━━━ Provided information ━━━

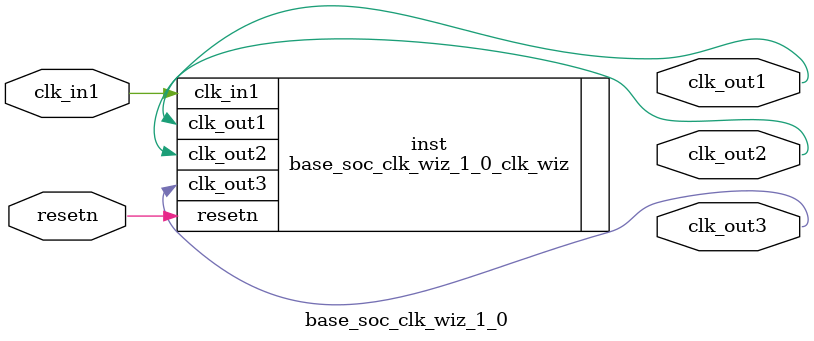
<source format=v>


`timescale 1ps/1ps

(* CORE_GENERATION_INFO = "base_soc_clk_wiz_1_0,clk_wiz_v5_3_3_0,{component_name=base_soc_clk_wiz_1_0,use_phase_alignment=true,use_min_o_jitter=false,use_max_i_jitter=false,use_dyn_phase_shift=false,use_inclk_switchover=false,use_dyn_reconfig=false,enable_axi=0,feedback_source=FDBK_AUTO,PRIMITIVE=MMCM,num_out_clk=3,clkin1_period=10.0,clkin2_period=10.0,use_power_down=false,use_reset=true,use_locked=false,use_inclk_stopped=false,feedback_type=SINGLE,CLOCK_MGR_TYPE=NA,manual_override=false}" *)

module base_soc_clk_wiz_1_0 
 (
  // Clock out ports
  output        clk_out1,
  output        clk_out2,
  output        clk_out3,
  // Status and control signals
  input         resetn,
 // Clock in ports
  input         clk_in1
 );

  base_soc_clk_wiz_1_0_clk_wiz inst
  (
  // Clock out ports  
  .clk_out1(clk_out1),
  .clk_out2(clk_out2),
  .clk_out3(clk_out3),
  // Status and control signals               
  .resetn(resetn), 
 // Clock in ports
  .clk_in1(clk_in1)
  );

endmodule

</source>
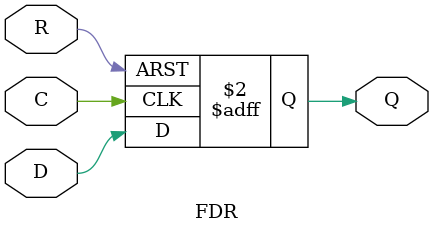
<source format=v>


module FD (/*AUTOARG*/
   // Outputs
   Q,
   // Inputs
   C, D
   ) ;
   input C;
   input D;
   output reg Q;

   always @(posedge C)
     Q <= D;      
endmodule // FD


module FDR (/*AUTOARG*/
   // Outputs
   Q,
   // Inputs
   C, R, D
   ) ;
   input C;
   input R;
   input D;
   output reg Q;

   always @(posedge C or posedge R)
     if (R) begin
        Q <= 0;        
     end else begin
        Q <= D;        
     end
   
endmodule // FDR

</source>
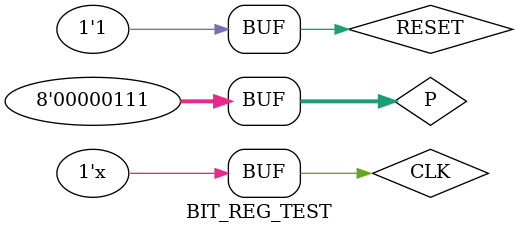
<source format=v>
`timescale 1ns / 1ps


module BIT_REG_TEST;

	// Inputs
	reg [7:0] P;
	reg CLK;
	reg RESET;

	// Outputs
	wire [7:0] Q;

	// Instantiate the Unit Under Test (UUT)
	bit_register uut (
		.P(P), 
		.Q(Q), 
		.CLK(CLK),
		.RESET(RESET)
	);

	initial begin
		// Initialize Inputs
		P = 0;
		CLK = 0;
		RESET = 0;

		// Wait 100 ns for global reset to finish
		#100;
      P = 1;
		#100;
		P = 2;
		#100;
		P = 3;
		#100;
		P = 4;
		#100;
		P = 5;
		#100;
		P = 6;
		#100;
		P = 7;
		#100;
		
		RESET = 1;
		#100;
      P = 1;
		#100;
		P = 2;
		#100;
		P = 3;
		#100;
		P = 4;
		#100;
		P = 5;
		#100;
		P = 6;
		#100;
		P = 7;
		#100;
		
	end
	
	always begin
		#17 CLK= ~CLK;
	end
      
endmodule


</source>
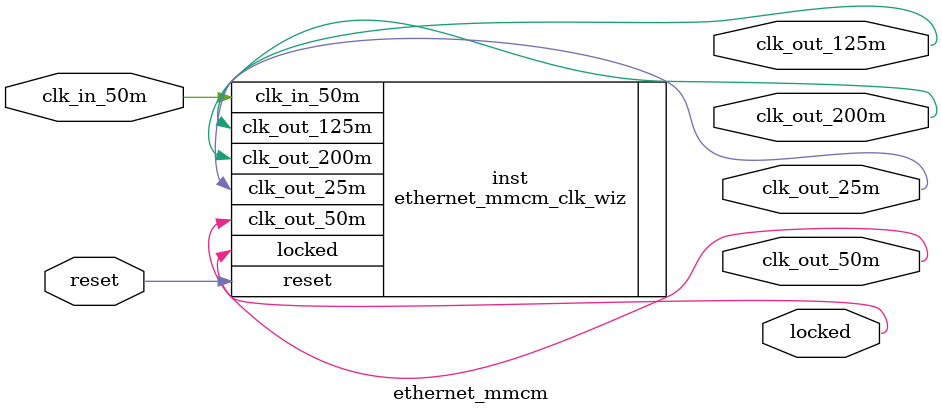
<source format=v>


`timescale 1ps/1ps

(* CORE_GENERATION_INFO = "ethernet_mmcm,clk_wiz_v6_0_2_0_0,{component_name=ethernet_mmcm,use_phase_alignment=true,use_min_o_jitter=false,use_max_i_jitter=false,use_dyn_phase_shift=false,use_inclk_switchover=false,use_dyn_reconfig=false,enable_axi=0,feedback_source=FDBK_AUTO,PRIMITIVE=MMCM,num_out_clk=4,clkin1_period=20.000,clkin2_period=10.0,use_power_down=false,use_reset=true,use_locked=true,use_inclk_stopped=false,feedback_type=SINGLE,CLOCK_MGR_TYPE=NA,manual_override=false}" *)

module ethernet_mmcm 
 (
  // Clock out ports
  output        clk_out_25m,
  output        clk_out_50m,
  output        clk_out_125m,
  output        clk_out_200m,
  // Status and control signals
  input         reset,
  output        locked,
 // Clock in ports
  input         clk_in_50m
 );

  ethernet_mmcm_clk_wiz inst
  (
  // Clock out ports  
  .clk_out_25m(clk_out_25m),
  .clk_out_50m(clk_out_50m),
  .clk_out_125m(clk_out_125m),
  .clk_out_200m(clk_out_200m),
  // Status and control signals               
  .reset(reset), 
  .locked(locked),
 // Clock in ports
  .clk_in_50m(clk_in_50m)
  );

endmodule

</source>
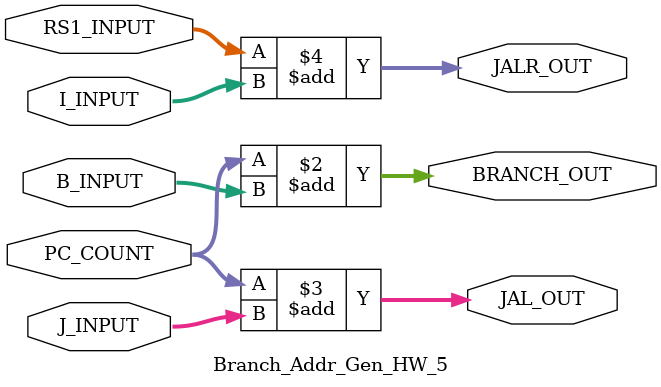
<source format=sv>
`timescale 1ns / 1ps

module Branch_Addr_Gen_HW_5(PC_COUNT, J_INPUT, B_INPUT,
 I_INPUT, RS1_INPUT, JALR_OUT, BRANCH_OUT, JAL_OUT);
 
 input [31:0] PC_COUNT, J_INPUT, B_INPUT, I_INPUT, RS1_INPUT;
 output logic [31:0] JALR_OUT, BRANCH_OUT, JAL_OUT;
 
 always_comb begin
 
 BRANCH_OUT = PC_COUNT + B_INPUT;
 
 JAL_OUT = PC_COUNT + J_INPUT;
 
 JALR_OUT = RS1_INPUT + I_INPUT;
 
 end
endmodule

</source>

━━━

*Job*. Lines that contain "posedge" are to be copied from the records above.

*Exercise result*.
   always @(posedge C)
   always @(posedge C or posedge R)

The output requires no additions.